Cables are a pain in the ass. Almost any device you have can hook to your big screen — if you are willing to jump through hoops.
I’m personally on a quest to find the cheapest way to hook my Frankenputer media monster computer, my cameras, my Ipod, and my other computers to the bigass flat panel and kickass 7.1 speakers, but there are tons of problems to be ironed out.
Widgets and dongles are the best and easiest path where you can make them work, but it’s looking more and more like I need either an AV switcher device or a full bore AV Receiver to make this all work easy.
I am reticent to shell out those $$$$$$ since that whole “Home theater” scam is geared towards people who have 20k to drop on their showplace installation rather than the average guy who just wants all his stuff to work on the good monitor. I’m almost there, but it’s getting rougher along the home stretch, almost like I have to whip out my breakout box and start re-pinning out my own custom cables.

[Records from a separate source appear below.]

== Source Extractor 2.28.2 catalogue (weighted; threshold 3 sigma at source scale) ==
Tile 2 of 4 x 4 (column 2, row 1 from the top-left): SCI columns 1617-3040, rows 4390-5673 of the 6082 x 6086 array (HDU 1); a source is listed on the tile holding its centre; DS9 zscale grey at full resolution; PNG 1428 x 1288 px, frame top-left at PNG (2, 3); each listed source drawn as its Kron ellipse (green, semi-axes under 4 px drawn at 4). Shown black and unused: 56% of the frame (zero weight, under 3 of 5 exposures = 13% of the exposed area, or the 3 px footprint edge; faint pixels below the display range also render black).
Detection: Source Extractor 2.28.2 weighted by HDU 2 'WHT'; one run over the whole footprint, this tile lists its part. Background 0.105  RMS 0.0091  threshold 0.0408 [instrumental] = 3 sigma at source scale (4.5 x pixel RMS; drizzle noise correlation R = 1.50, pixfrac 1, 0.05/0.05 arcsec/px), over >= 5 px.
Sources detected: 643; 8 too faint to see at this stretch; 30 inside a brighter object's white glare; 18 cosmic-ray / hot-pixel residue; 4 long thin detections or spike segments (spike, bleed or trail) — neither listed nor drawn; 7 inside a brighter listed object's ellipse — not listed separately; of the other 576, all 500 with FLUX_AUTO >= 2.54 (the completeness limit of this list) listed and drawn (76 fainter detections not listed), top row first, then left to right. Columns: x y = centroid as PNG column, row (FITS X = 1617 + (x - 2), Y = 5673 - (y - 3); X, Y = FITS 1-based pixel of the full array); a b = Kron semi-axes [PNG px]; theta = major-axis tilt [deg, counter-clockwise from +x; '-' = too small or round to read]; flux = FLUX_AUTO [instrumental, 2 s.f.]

But perhaps it won’t be this way forever. Over the past few years, Intel has been developing a new cable standard that’s designed to replace all of the different cables that now tangle up our lives. On Thursday, the company officially launched the technology, called Thunderbolt. It’s debuting on Apple’s new line of MacBooks, but Intel is pushing for it to become the dominant cable standard for the PC and electronics industry. It has a good chance of doing so: Thunderbolt works for video, audio, and data, meaning that you can use the same cable to connect your computer to your monitor, your external hard drive, your router, your TV, or any other Thunderbolt-enabled device. If Thunderbolt succeeds, then, it will replace USB, HDMI, Ethernet, DVI, VGA, RCA, and pretty much every other impenetrably named connector. You’ll have one cable to connect everything—won’t that be grand?